DVD Review: Nicolas Roeg’s Track 29 on Image Entertainment

Image's barren single-disc of this cheeky fairy tale is essential for Roeg-ians, but an optional curiosity for most.

Track 29Whereas the alien in The Man Who Fell to Earth first emerged from a dry riverbed, the mysterious, young British kid (Gary Oldman) in Track 29 appears with a smash cut timed to the opening lamentations of John Lennon’s “Mother.” After a few rides, he descends into the unhappy routine of childless trophy wife Linda Henry (Theresa Russell), who may or may not be his mother. It’s somehow all too much and not enough, as the first half of Nicolas Roeg’s film feels uncomfortable and pushy and weird. Although Oldman and Russell were born almost exactly a year apart (shades of Cary Grant and Jessie Royce Landis in North by Northwest), costume, makeup, and suggestive editing (and sound cues) go a long way toward convincing us of the unspeakable. At around the halfway mark, while the images go off the rails, so to speak (toy trains are the sole obsession of Linda’s husband, Henry Henry, played by Christopher Lloyd, so train puns will be inescapable after you see the film), the narrative becomes distressingly prosaic, pursuing the kind of this-is-actually-that style of dumpster Freud-play that would have seemed novel just after the advent of the talking picture.
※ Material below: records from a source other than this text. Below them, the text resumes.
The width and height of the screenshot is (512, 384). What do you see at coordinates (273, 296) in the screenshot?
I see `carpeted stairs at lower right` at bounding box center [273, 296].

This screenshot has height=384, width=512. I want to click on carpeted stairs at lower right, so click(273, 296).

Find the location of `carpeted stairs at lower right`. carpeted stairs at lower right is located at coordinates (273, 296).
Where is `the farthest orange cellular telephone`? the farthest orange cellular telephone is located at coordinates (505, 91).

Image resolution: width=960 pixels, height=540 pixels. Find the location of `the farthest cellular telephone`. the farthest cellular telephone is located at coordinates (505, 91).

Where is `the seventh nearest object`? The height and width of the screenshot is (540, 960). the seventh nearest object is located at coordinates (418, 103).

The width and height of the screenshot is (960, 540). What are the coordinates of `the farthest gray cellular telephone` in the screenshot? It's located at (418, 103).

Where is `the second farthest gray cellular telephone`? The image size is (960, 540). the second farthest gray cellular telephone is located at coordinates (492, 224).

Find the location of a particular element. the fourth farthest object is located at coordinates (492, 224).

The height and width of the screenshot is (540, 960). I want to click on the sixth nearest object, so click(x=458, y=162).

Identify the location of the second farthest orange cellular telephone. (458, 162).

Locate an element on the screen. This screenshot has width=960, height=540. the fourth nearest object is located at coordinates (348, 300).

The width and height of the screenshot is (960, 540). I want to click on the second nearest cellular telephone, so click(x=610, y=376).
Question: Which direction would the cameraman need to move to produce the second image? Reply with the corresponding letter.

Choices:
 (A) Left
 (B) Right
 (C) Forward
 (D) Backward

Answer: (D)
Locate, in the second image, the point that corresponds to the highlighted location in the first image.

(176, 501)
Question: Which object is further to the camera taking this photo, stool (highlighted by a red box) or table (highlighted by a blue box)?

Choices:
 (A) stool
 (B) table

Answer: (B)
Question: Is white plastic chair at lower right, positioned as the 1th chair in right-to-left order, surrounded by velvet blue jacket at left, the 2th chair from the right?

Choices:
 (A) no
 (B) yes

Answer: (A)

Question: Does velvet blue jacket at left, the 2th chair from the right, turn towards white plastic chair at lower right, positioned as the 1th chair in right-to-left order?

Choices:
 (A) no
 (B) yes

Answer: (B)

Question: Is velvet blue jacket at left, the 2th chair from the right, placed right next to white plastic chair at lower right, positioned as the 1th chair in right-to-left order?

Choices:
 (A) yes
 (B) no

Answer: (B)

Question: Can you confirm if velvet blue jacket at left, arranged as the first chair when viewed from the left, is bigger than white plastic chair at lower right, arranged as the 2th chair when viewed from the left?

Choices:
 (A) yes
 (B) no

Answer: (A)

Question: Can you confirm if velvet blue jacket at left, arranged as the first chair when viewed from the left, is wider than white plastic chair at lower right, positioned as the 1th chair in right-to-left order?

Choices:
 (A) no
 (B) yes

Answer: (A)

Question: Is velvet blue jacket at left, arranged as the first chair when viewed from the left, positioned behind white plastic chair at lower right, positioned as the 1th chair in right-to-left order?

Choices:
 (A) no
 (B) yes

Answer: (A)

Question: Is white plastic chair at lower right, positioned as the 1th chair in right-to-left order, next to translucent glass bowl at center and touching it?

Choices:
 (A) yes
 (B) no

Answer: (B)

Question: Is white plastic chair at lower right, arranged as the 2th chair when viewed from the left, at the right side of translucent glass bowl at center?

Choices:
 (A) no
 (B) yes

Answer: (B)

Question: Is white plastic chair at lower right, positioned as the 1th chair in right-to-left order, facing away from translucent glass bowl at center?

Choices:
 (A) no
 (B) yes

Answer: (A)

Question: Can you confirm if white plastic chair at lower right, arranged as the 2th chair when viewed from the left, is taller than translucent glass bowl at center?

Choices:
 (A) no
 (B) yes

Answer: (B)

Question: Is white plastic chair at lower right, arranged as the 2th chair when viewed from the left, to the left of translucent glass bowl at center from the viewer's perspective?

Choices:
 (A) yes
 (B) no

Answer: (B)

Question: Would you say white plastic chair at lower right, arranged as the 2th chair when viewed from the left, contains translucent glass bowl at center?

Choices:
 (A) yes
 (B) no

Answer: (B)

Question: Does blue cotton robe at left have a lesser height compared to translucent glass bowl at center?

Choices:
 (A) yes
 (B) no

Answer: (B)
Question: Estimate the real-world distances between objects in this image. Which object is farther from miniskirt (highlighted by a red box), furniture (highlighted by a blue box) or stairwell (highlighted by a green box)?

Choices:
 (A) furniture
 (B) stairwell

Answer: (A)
When your films have featured David Bowie as a sexless extraterrestrial, Art Garfunkel raping Theresa Russell as she overdoses on pills, and Gene Hackman’s corpse being grotesquely mutilated at the behest of Joe Pesci, you aren’t exactly leaving a lot of paths untrodden in terms of “the cinema of deliriously unhinged.” It’s true that Track 29 fuses together a Tennessee Williams-esque psychodrama of deeply troubled souls with the fractured, repetition-heavy, unreliable-narrator fugue states of Roeg’s most glorious flights of ecstasy. But since the man who once cut his cinematographer teeth with the likes of Roger Corman, David Lean, and Richard Lester had already effectively nuked the fridge (and Marilyn Monroe), one can’t be blamed for feeling as if a certain go-for-broke quality is missing from even the most psychedelic moments of this ambitious, post-Insignificance fever dream.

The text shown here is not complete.